[Data items]

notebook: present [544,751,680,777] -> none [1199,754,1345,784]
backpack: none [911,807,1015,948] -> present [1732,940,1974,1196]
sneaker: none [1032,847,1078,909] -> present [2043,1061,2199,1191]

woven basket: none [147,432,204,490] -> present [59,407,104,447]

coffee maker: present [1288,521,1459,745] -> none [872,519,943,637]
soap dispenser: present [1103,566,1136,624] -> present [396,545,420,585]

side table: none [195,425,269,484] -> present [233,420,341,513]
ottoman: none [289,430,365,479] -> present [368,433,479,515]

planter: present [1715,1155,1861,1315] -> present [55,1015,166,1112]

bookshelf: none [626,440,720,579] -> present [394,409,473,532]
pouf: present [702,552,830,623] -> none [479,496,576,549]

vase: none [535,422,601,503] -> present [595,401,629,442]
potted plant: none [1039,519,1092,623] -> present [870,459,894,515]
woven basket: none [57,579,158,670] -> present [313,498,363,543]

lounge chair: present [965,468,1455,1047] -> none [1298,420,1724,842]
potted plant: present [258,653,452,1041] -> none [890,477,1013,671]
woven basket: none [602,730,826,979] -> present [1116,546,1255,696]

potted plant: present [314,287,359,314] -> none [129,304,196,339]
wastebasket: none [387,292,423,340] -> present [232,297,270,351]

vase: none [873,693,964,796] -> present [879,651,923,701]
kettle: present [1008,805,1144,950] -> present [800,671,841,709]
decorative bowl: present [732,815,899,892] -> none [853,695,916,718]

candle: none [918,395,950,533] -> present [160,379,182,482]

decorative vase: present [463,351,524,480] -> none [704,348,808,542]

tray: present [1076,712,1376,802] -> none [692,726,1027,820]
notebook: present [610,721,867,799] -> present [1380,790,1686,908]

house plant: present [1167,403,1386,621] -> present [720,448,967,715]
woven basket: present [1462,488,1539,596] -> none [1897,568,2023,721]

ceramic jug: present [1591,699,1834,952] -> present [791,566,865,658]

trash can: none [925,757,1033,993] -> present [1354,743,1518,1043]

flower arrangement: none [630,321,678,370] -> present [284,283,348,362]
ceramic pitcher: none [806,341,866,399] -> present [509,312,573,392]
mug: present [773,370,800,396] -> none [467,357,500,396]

• Your assignment:
Write out every record again, exactly as it was written.

• Output of the task:
notebook: present [544,751,680,777] -> none [1199,754,1345,784]
backpack: none [911,807,1015,948] -> present [1732,940,1974,1196]
sneaker: none [1032,847,1078,909] -> present [2043,1061,2199,1191]

woven basket: none [147,432,204,490] -> present [59,407,104,447]

coffee maker: present [1288,521,1459,745] -> none [872,519,943,637]
soap dispenser: present [1103,566,1136,624] -> present [396,545,420,585]

side table: none [195,425,269,484] -> present [233,420,341,513]
ottoman: none [289,430,365,479] -> present [368,433,479,515]

planter: present [1715,1155,1861,1315] -> present [55,1015,166,1112]

bookshelf: none [626,440,720,579] -> present [394,409,473,532]
pouf: present [702,552,830,623] -> none [479,496,576,549]

vase: none [535,422,601,503] -> present [595,401,629,442]
potted plant: none [1039,519,1092,623] -> present [870,459,894,515]
woven basket: none [57,579,158,670] -> present [313,498,363,543]

lounge chair: present [965,468,1455,1047] -> none [1298,420,1724,842]
potted plant: present [258,653,452,1041] -> none [890,477,1013,671]
woven basket: none [602,730,826,979] -> present [1116,546,1255,696]

potted plant: present [314,287,359,314] -> none [129,304,196,339]
wastebasket: none [387,292,423,340] -> present [232,297,270,351]

vase: none [873,693,964,796] -> present [879,651,923,701]
kettle: present [1008,805,1144,950] -> present [800,671,841,709]
decorative bowl: present [732,815,899,892] -> none [853,695,916,718]

candle: none [918,395,950,533] -> present [160,379,182,482]

decorative vase: present [463,351,524,480] -> none [704,348,808,542]

tray: present [1076,712,1376,802] -> none [692,726,1027,820]
notebook: present [610,721,867,799] -> present [1380,790,1686,908]

house plant: present [1167,403,1386,621] -> present [720,448,967,715]
woven basket: present [1462,488,1539,596] -> none [1897,568,2023,721]

ceramic jug: present [1591,699,1834,952] -> present [791,566,865,658]

trash can: none [925,757,1033,993] -> present [1354,743,1518,1043]

flower arrangement: none [630,321,678,370] -> present [284,283,348,362]
ceramic pitcher: none [806,341,866,399] -> present [509,312,573,392]
mug: present [773,370,800,396] -> none [467,357,500,396]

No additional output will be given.